Items from a dataset
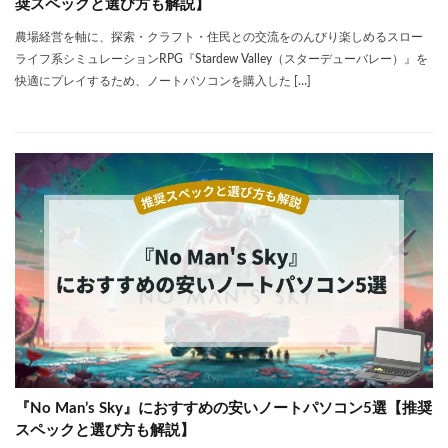
奨スペックと選び方も解説】
農場経営を軸に、探索・クラフト・住民との交流をのんびり楽しめるスロー
ライフ系シミュレーションRPG『Stardew Valley（スターデューバレー）』を
快適にプレイするため、ノートパソコンを購入した […]
『No Man’s Sky』におすすめの安いノートパソコン5選【推奨
スペックと選び方も解説】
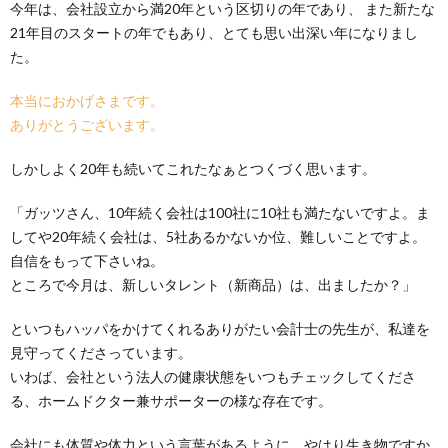
今年は、会社設立から満20年という区切りの年であり、 また新たな
21年目のスタートの年でもあり、とても思い出深い年になりまし
た。
本当におかげさまです。
ありがとうございます。
しかしよく20年も続いてこれたなぁとつくづく思います。
「ガッツさん、10年続く会社は100社に10社も満たないですよ。ま
してや20年続く会社は、5社あるかないか位、難しいことですよ。
自信をもって下さいね。
ところで今月は、新しいタレント（新商品）は、出ましたか？」
といつもハッパをかけてくれるありがたい会計士の先生が、私達を
見守ってくださっています。
いわば、会社という法人の健康状態をいつもチェックしてくださ
る、ホームドクター兼サポーターの様な存在です。
会社にも体質や体力という言葉があるように、やはり生き物ですか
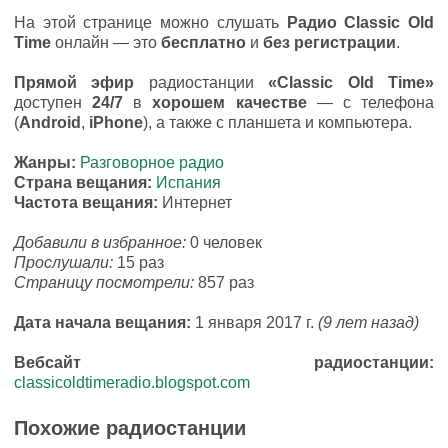
На этой странице можно слушать
Радио Classic Old
Time
онлайн — это
бесплатно
и
без регистрации
.
Прямой эфир
радиостанции
«Classic Old Time»
доступен
24/7
в
хорошем качестве
— с телефона
(
Android
,
iPhone
), а также с планшета и компьютера.
Жанры:
Разговорное радио
Страна вещания:
Испания
Частота вещания:
Интернет
Добавили в избранное:
0 человек
Прослушали:
15 раз
Страницу посмотрели:
857 раз
Дата начала вещания:
1 января 2017 г.
(9 лет назад)
Вебсайт радиостанции:
classicoldtimeradio.blogspot.com
Похожие радиостанции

WHAT TO DO: What number of lines in the data contain the word "радиостанции"? Give the number and nothing else.

SOLUTION TO THE PROBLEM: 3